▶ Task description: Leaving out the pictures, output each record exactly as it stands.

▶ Data supplied:
----------------------------------------
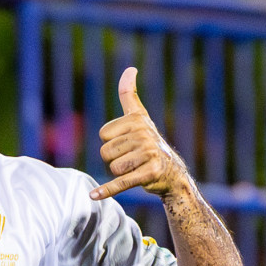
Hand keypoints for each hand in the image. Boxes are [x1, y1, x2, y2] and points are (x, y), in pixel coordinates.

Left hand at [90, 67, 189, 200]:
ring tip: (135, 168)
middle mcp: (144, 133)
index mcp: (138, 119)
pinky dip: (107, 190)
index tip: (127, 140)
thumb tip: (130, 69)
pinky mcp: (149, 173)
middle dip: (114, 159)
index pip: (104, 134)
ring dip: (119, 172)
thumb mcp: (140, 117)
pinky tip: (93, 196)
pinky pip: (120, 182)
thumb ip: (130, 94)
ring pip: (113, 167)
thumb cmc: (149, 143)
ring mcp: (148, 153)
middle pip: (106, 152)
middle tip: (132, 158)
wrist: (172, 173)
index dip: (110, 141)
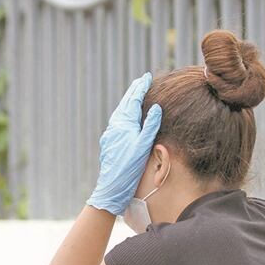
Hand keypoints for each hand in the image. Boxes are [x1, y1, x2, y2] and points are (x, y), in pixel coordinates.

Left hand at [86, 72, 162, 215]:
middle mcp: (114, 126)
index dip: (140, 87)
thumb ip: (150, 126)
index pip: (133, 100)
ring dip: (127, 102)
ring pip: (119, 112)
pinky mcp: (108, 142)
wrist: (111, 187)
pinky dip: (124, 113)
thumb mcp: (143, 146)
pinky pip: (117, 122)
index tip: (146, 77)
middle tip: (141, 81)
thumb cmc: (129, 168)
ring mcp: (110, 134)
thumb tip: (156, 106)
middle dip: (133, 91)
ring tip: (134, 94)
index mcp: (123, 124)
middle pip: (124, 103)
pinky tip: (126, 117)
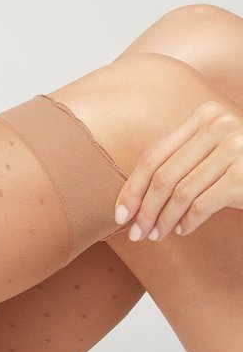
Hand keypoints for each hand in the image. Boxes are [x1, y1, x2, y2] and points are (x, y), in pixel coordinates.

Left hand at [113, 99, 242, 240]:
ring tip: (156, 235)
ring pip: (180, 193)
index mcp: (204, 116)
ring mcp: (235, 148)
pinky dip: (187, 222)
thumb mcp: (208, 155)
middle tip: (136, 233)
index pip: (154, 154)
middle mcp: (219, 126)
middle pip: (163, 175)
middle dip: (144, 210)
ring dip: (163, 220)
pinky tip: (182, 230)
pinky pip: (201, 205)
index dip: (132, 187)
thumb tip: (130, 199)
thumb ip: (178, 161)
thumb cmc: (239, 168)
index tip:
----------------------------------------
▶ Solved exercise:
Hand keypoints for each hand in the image. Boxes are [x1, y1, x2, y2] and points are (x, y), in pixel coordinates.

Left hand at [90, 67, 189, 200]:
ring tip: (135, 168)
middle mcp: (144, 133)
index mcp: (138, 119)
pinky dip: (107, 190)
index tip: (127, 140)
thumb tip: (130, 69)
pinky mcp: (149, 173)
middle dip: (114, 159)
index pip: (104, 134)
ring dip: (119, 172)
thumb mcp: (140, 117)
pinky tip: (93, 196)
pinky pip: (120, 182)
thumb ip: (130, 94)
ring pip: (113, 167)
thumb cmc: (149, 143)
ring mcp: (148, 153)
middle pip: (106, 152)
middle tip: (132, 158)
wrist: (172, 173)
index dip: (110, 141)
Hand keypoints for each hand in the image. Boxes are [x1, y1, x2, y2] and points are (x, y), in pixel coordinates.

Left hand at [86, 72, 162, 215]:
middle mcp: (114, 126)
index dip: (140, 87)
thumb ip: (150, 126)
index pip: (133, 100)
ring dip: (127, 102)
ring pip: (119, 112)
pinky mcp: (108, 142)
wrist: (111, 187)
pinky dip: (124, 113)
thumb mcp: (143, 146)
pinky pip: (117, 122)
index tip: (146, 77)
middle tip: (141, 81)
thumb cmc: (129, 168)
ring mcp: (110, 134)
thumb tip: (156, 106)
middle dip: (133, 91)
ring tip: (134, 94)
index mcp: (123, 124)
middle pip: (124, 103)
pinky tip: (126, 117)
Hand keypoints for each hand in the image. Boxes are [x1, y1, x2, y2] and points are (x, y), in pixel coordinates.

Left hand at [113, 99, 242, 240]:
ring tip: (156, 235)
ring pip: (180, 193)
index mcp: (204, 116)
ring mcp: (235, 148)
pinky dip: (187, 222)
thumb mcp: (208, 155)
middle tip: (136, 233)
index pip: (154, 154)
middle mcp: (219, 126)
middle pip: (163, 175)
middle dip: (144, 210)
ring dip: (163, 220)
pinky tip: (182, 230)
pinky pip: (201, 205)
index dip: (132, 187)
thumb tip: (130, 199)
thumb ip: (178, 161)
thumb cmc: (239, 168)
index tip:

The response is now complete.